Bir süre yaladıktan sonra daha fazla dayanamayan karım, Kıvanç Bey’i arkasına doğru çekti, benim elimi tutarak Kıvanç Bey’in sikine götürdü ve bana “Hadi yerleştir onu içime” dedi. Kıvanç Bey’in koca sikini karımın göt deliğinin ağzına bir kaç kez sürttürdüm. Kıvanç Bey biraz iteleyince, dil darbelerimle sırılsıklam ıslattığım karımın götüne o kaca yarağın kafası kayarak giriverdi. Karımdan derin bir “Ohhhhh” sesi çıktı. Karımın aşırı derecede tahrik olduğu her halinden belliydi. Gözlerini kapatmış Kıvanç Bey’in darbeleriyle inliyordu. Kıvanç Bey karıma sokup çıkarmaya başlar başlamaz çığlık çığlığa inlemeye başlamıştı.


Kıvanç Bey temposunu hızlandırarak karımı sikmeye devam etti. Ben de karımın boynunu öpüyor ve memlerini okşuyordum. Karım bir ara kulağıma “Seni seviyorum” diye fısıldadı. “Ben de seni” diyerek onu daha bir iştahla öpmeye başladım. Kıvanç Bey giderek hızlanmıştı. Karım yatağı, çarşafları parçalıyor, Kıvanç Bey’in altında zevkten kıvranıyordu. Amcığını yalamam için saçlarımdan tutup aşağıya doğru ittirdi ve Kıvanç Bey’da inlemeye başlamış orgazmın eşiğine gelmişti. Yarrağını karımın götünden çıkarıp amcığına sokuyor. Bir müddet pompaladıktan sonra çıkarıp tekrar götüne giriyor ve birazda götünü pompalıyordu.Her giriş çıkışın daşşaklarının çarpma sesi odada şaklıyordu. Karım “Geliyoruuumm Kıvaaaanç” diye inlemeye başladığında Kıvanç da böğürerek karımın göt deliğine akmaya başladı.

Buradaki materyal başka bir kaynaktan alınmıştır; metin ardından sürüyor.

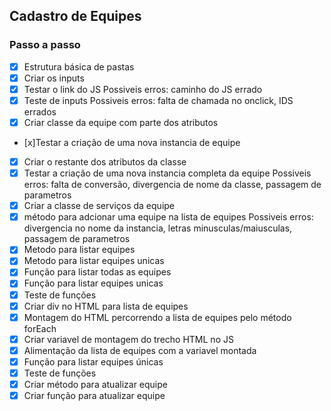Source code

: ## Cadastro de Equipes

### Passo a passo

- [x] Estrutura básica de pastas
- [x] Criar os inputs
- [x] Testar o link do JS
      Possiveis erros: caminho do JS errado
- [x] Teste de inputs
    Possiveis erros: falta de chamada no onclick, IDS errados
- [x] Criar classe da equipe com parte dos atributos
- [x]Testar a criação de uma nova instancia de equipe
- [x] Criar o restante dos atributos da classe 
- [x] Testar a criação de uma nova instancia completa da equipe
     Possiveis erros: falta de conversão, divergencia de nome da classe, passagem de parametros
- [x] Criar a classe de serviços da equipe
- [x] método para adcionar uma equipe na lista de equipes
      Possiveis erros: divergencia no nome da instancia, letras minusculas/maiusculas, passagem de parametros
- [x] Metodo para listar equipes
- [x] Metodo para listar equipes unicas
- [x] Função para listar todas as equipes
- [x] Função para listar equipes unicas
- [x] Teste de funções
- [x] Criar div no HTML para lista de equipes
- [x] Montagem do HTML percorrendo a lista de equipes pelo método forEach
- [x] Criar variavel de montagem do trecho HTML no JS
- [x] Alimentação da lista de equipes com a variavel montada
- [x] Função para listar equipes únicas
- [x] Teste de funções
- [x] Criar método para atualizar equipe 
- [x] Criar função para atualizar equipe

Altlarında her anını, her ayrıntıyı izliyordum. Boşalmanın etkisiyle kafamın üzerine yığıldılar. Neredeyse nefessiz bir şekilde altlarında yatarken, boşalmam için sikimi üç dört kez sıvazlamam yetti. Daha önce bu kadar kuvvetli bir şekilde boşaldığımı hatırlamıyorum. Üzerimden kalktıklarında karımın bana bakıp, adeta “Gördün mü sana neler yaptırdım” dercesine haince gülümseyişini unutamıyorum.